Treponema denticola is a cultivable oral spirochete which perturbs the cytoskeleton in cultured cells of oral origin, but intracellular signalling pathways by which it affects actin assembly are largely unknown. As the outer membrane (OM) of Treponema denticola disrupts actin-dependent processes that normally require precise control of intracellular calcium, we studied the effects of an OM extract on internal calcium release, ligand-gated and calcium release-activated calcium channels, and related mechanosensitive cation fluxes in human gingival fibroblasts (HGF). Single-cell ratio fluorimetry demonstrated that in resting cells loaded with Fura-2, baseline intracellular Ca2+ concentration ([Ca2+]i) was not affected by treatment with OM extract, but normal spontaneous [Ca2+]i oscillations were dramatically increased in frequency for 20 to 30 min followed by complete blockade. OM extract inhibited ATP-induced and thapsigargin-induced release of calcium from intracellular stores by 40 and 30%, respectively. Addition of Ca2+ to the extracellular pool following depletion of intracellular Ca2+ by thapsigargin and extracellular Ca2+ by EGTA yielded 59% less replenishment of [Ca2+]i in OM extract-treated than in control HGF. In cells loaded with collagen-coated ferric oxide beads to stimulate integrin-dependent calcium release, baseline [Ca2+]i was nearly doubled but was not significantly different in control and OM extract-treated cells. Magnetically generated tensile forces on the beads induced >300% increases of [Ca2+]i above baseline. Cells preincubated with OM extract exhibited dose-dependent and time-dependent reductions in stretch-induced [Ca2+]i transients, which were due to neither loss of beads from the cells nor cell death. The T. denticola OM inhibitory activity was eliminated by heating the OM extract to 60 degrees C and by boiling but not by phenylmethylsulfonyl fluoride treatment. Thus nonlipopolysaccharide, nonchymotrypsin, heat-sensitive protein(s) in T. denticola OM can evidently inhibit both release of calcium from internal stores and uptake of calcium through the plasma membrane, possibly by interference with calcium release-activated channels.

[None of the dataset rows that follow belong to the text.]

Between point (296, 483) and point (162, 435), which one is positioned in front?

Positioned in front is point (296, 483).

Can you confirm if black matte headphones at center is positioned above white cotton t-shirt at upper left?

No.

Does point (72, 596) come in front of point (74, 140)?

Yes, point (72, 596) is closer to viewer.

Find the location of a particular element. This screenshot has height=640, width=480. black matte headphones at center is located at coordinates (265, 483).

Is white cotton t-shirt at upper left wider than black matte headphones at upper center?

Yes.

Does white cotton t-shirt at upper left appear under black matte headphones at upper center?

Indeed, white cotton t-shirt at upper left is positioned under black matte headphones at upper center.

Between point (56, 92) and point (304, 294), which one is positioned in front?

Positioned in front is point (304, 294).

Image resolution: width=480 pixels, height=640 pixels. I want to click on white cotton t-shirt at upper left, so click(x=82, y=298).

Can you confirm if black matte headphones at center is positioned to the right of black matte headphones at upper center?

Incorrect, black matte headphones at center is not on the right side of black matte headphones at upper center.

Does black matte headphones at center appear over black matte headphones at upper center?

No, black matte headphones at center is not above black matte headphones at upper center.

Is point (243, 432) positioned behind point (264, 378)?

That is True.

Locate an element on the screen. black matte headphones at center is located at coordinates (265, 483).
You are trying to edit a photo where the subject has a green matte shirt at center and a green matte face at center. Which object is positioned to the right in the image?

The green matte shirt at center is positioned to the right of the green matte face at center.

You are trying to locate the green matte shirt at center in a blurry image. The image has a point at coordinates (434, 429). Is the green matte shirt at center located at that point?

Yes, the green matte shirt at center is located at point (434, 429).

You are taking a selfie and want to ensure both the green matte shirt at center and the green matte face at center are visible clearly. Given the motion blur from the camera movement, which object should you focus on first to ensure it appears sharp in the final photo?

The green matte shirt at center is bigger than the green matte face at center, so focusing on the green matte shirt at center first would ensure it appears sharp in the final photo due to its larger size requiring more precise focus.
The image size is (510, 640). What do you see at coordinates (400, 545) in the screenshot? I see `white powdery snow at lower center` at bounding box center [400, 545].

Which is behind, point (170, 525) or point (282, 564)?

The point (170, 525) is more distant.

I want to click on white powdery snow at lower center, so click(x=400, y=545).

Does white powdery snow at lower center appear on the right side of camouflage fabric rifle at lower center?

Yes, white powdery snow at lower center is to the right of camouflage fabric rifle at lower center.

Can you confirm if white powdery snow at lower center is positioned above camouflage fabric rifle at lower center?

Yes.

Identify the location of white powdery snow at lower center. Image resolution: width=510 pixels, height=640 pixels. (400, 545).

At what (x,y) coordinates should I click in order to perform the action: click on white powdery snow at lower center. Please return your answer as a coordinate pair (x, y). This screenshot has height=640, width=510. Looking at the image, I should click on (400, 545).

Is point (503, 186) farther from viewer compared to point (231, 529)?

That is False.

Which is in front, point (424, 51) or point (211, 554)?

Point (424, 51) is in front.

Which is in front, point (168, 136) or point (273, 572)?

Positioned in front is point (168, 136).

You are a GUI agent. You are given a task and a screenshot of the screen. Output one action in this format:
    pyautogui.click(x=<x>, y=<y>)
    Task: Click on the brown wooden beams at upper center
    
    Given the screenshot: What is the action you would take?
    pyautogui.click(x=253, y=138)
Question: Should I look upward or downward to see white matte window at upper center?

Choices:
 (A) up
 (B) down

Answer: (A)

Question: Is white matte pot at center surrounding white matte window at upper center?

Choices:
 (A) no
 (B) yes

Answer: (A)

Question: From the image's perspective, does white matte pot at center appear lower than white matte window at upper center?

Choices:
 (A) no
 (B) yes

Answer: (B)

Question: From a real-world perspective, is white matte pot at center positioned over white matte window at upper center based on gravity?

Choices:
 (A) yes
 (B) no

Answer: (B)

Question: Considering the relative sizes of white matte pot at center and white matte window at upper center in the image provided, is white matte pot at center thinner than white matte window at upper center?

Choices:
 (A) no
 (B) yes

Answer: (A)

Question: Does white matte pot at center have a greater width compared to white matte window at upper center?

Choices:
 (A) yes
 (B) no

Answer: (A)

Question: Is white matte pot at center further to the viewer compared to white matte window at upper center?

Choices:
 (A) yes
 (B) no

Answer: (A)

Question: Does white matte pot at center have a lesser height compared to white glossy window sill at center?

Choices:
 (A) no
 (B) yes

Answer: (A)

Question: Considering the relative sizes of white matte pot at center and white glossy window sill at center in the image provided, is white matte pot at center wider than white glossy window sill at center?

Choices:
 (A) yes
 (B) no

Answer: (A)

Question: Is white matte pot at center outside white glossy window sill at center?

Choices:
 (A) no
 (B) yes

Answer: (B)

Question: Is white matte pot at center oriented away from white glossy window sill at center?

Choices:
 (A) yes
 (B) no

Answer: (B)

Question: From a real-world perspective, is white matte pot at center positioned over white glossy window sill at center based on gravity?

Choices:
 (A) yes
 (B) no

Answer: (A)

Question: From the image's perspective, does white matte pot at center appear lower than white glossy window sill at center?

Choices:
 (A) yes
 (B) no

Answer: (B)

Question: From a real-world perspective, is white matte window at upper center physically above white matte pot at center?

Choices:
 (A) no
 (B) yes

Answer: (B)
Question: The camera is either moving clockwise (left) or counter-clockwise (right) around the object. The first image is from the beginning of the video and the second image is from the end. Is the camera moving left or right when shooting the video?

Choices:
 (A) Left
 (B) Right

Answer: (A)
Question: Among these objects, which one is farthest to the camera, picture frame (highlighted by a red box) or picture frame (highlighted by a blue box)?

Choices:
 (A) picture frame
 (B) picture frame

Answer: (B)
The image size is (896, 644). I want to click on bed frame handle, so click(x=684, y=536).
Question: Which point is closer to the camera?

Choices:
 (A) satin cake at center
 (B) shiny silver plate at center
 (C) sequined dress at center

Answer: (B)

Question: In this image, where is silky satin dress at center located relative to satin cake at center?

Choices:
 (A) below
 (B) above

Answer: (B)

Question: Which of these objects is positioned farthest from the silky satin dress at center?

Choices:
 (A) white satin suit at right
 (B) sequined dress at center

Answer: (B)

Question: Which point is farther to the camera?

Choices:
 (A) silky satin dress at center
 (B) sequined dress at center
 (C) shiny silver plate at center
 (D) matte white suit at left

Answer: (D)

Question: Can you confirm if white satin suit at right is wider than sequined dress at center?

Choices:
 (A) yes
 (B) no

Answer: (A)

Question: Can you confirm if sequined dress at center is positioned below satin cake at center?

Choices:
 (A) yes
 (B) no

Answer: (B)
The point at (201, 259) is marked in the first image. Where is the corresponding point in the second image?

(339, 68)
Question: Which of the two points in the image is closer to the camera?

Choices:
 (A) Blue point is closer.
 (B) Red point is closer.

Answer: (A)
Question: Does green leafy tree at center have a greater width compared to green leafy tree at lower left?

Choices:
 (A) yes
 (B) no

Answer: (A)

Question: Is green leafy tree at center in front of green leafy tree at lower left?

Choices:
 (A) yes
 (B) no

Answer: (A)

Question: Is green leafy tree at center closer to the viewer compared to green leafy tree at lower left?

齿垢密螺旋体是一种可培养的口腔螺旋体,它会扰乱口腔来源培养细胞中的细胞骨架,但它影响肌动蛋白组装的细胞内信号通路在很大程度上尚不清楚。由于齿垢密螺旋体的外膜会破坏通常需要精确控制细胞内钙的肌动蛋白依赖性过程,我们研究了外膜提取物对人牙龈成纤维细胞(HGF)中细胞内钙释放、配体门控和钙释放激活钙通道以及相关机械敏感阳离子通量的影响。单细胞比率荧光法表明,在用Fura-2加载的静息细胞中,基线细胞内Ca2+浓度([Ca2+]i)不受外膜提取物处理的影响,但正常的自发[Ca2+]i振荡频率在20至30分钟内显著增加,随后完全被阻断。外膜提取物分别抑制ATP诱导和毒胡萝卜素诱导的细胞内钙库中钙的释放40%和30%。在用毒胡萝卜素耗尽细胞内钙并通过乙二醇双(2-氨基乙基醚)四乙酸(EGTA)耗尽细胞外钙后,向细胞外池中添加Ca2+,与对照HGF相比,外膜提取物处理的细胞中[Ca2+]i的补充减少了59%。在加载胶原包被的氧化铁珠以刺激整合素依赖性钙释放的细胞中,基线[Ca2+]i几乎增加了一倍,但在对照和外膜提取物处理的细胞中没有显著差异。磁体对珠子产生的拉力导致[Ca2+]i比基线增加>300%。预先用外膜提取物孵育的细胞在拉伸诱导的[Ca2+]i瞬变中表现出剂量依赖性和时间依赖性的降低,这既不是由于细胞中珠子的丢失也不是由于细胞死亡。将外膜提取物加热到60摄氏度并煮沸可消除齿垢密螺旋体外膜的抑制活性,但苯甲基磺酰氟处理则不能。因此,齿垢密螺旋体外膜中的非脂多糖、非胰凝乳蛋白酶、热敏感蛋白显然可以抑制细胞内钙库中钙的释放以及通过质膜摄取钙,可能是通过干扰钙释放激活通道来实现的。